**WHAT IS NEEDED**
With pictures removed, output every record below exactly as written.

**DATA FOR THE TASK**
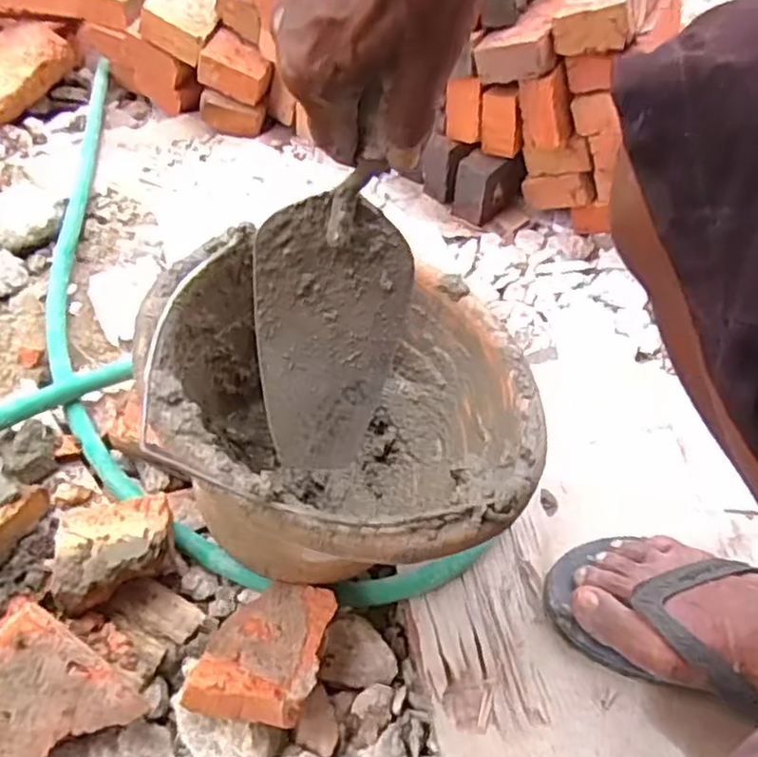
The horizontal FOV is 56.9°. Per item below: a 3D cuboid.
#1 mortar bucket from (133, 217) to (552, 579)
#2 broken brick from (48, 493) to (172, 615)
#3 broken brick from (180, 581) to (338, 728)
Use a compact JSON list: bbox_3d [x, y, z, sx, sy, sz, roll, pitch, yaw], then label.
[{"bbox_3d":[-0.018,0.045,0.469,0.239,0.193,0.221,3,46,-3],"label":"mortar bucket"},{"bbox_3d":[-0.191,0.125,0.507,0.080,0.042,0.067,-6,47,-12],"label":"broken brick"},{"bbox_3d":[-0.077,0.183,0.468,0.081,0.053,0.086,11,46,5],"label":"broken brick"}]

**SOLUTION TO THIS EXERCISE**
The horizontal FOV is 56.9°. Per item below: a 3D cuboid.
#1 mortar bucket from (133, 217) to (552, 579)
#2 broken brick from (48, 493) to (172, 615)
#3 broken brick from (180, 581) to (338, 728)
Use a compact JSON list: bbox_3d [x, y, z, sx, sy, sz, roll, pitch, yaw], then label.
[{"bbox_3d":[-0.018,0.045,0.469,0.239,0.193,0.221,3,46,-3],"label":"mortar bucket"},{"bbox_3d":[-0.191,0.125,0.507,0.080,0.042,0.067,-6,47,-12],"label":"broken brick"},{"bbox_3d":[-0.077,0.183,0.468,0.081,0.053,0.086,11,46,5],"label":"broken brick"}]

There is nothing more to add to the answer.